Records from a dataset >>
* * * * * * *

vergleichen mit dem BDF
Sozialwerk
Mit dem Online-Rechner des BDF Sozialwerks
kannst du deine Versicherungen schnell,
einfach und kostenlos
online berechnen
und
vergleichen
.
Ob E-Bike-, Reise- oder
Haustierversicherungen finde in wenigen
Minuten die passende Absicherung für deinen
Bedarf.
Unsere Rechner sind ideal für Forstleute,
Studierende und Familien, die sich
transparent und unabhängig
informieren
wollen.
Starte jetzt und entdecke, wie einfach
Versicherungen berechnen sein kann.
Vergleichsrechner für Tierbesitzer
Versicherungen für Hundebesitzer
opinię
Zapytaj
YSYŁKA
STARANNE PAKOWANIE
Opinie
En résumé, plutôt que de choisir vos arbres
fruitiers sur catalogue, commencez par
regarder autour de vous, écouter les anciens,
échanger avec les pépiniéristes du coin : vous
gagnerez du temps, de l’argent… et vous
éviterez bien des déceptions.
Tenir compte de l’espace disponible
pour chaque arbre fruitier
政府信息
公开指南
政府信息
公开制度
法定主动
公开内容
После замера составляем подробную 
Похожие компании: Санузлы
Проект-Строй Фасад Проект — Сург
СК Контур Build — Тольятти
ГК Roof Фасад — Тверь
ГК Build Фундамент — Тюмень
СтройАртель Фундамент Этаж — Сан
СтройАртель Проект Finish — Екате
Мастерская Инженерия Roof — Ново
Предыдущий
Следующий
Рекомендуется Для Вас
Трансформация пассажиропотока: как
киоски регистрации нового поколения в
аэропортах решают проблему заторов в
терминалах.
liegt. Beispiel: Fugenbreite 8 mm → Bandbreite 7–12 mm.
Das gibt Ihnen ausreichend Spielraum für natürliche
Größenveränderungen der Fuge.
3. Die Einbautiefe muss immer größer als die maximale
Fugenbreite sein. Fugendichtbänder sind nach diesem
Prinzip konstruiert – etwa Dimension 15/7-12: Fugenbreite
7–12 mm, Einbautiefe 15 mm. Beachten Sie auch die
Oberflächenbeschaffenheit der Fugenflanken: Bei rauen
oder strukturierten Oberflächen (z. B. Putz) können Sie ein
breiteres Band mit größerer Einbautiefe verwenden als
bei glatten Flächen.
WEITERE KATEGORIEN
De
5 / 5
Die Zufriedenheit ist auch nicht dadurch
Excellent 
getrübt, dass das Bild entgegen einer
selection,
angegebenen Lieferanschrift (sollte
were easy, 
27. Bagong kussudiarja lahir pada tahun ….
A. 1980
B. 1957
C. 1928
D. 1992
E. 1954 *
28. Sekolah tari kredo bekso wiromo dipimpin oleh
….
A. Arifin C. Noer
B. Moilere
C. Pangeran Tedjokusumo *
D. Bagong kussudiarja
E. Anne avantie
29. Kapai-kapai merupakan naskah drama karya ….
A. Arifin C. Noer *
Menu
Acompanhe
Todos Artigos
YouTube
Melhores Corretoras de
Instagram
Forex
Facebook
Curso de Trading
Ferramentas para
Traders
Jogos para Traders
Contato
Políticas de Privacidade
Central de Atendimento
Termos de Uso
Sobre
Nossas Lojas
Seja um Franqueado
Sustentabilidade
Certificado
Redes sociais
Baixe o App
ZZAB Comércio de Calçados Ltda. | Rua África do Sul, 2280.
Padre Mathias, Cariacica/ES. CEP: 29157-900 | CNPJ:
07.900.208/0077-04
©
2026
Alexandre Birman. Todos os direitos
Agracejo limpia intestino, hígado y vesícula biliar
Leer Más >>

* * * * * * *

Request >> Give back the line containing "Alexandre Birman. Todos os direitos" and all the lines after it through the end of the records, unchanged.

Answer space >>
Alexandre Birman. Todos os direitos
Agracejo limpia intestino, hígado y vesícula biliar
Leer Más >>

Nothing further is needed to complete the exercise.